Problem description: Report each line below that contains the string "event". Case matters.

Data extract:

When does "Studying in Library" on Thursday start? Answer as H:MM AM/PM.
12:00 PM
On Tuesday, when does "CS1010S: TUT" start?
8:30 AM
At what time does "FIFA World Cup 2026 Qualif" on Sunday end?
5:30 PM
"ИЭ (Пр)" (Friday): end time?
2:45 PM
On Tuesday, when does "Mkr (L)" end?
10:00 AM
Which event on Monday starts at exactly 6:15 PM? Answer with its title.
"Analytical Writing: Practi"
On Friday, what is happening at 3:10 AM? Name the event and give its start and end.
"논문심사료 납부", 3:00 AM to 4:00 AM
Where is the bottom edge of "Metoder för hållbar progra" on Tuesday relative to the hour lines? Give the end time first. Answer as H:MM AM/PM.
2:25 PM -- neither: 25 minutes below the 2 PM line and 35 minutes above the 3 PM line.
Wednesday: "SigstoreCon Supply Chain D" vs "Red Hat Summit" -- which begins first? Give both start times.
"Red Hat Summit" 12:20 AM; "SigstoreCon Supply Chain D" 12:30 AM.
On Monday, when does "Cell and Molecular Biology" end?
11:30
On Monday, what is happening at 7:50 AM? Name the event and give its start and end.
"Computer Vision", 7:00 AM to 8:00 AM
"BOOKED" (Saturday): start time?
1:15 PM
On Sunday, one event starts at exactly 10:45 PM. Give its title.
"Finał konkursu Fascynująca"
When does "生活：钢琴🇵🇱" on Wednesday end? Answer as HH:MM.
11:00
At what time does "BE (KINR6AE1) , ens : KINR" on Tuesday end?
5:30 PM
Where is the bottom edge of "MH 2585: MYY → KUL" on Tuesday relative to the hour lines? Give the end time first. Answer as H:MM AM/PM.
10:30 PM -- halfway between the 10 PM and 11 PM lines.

Answer:
Which event on Monday starts at exactly 6:15 PM? Answer with its title.
On Friday, what is happening at 3:10 AM? Name the event and give its start and end.
On Monday, what is happening at 7:50 AM? Name the event and give its start and end.
On Sunday, one event starts at exactly 10:45 PM. Give its title.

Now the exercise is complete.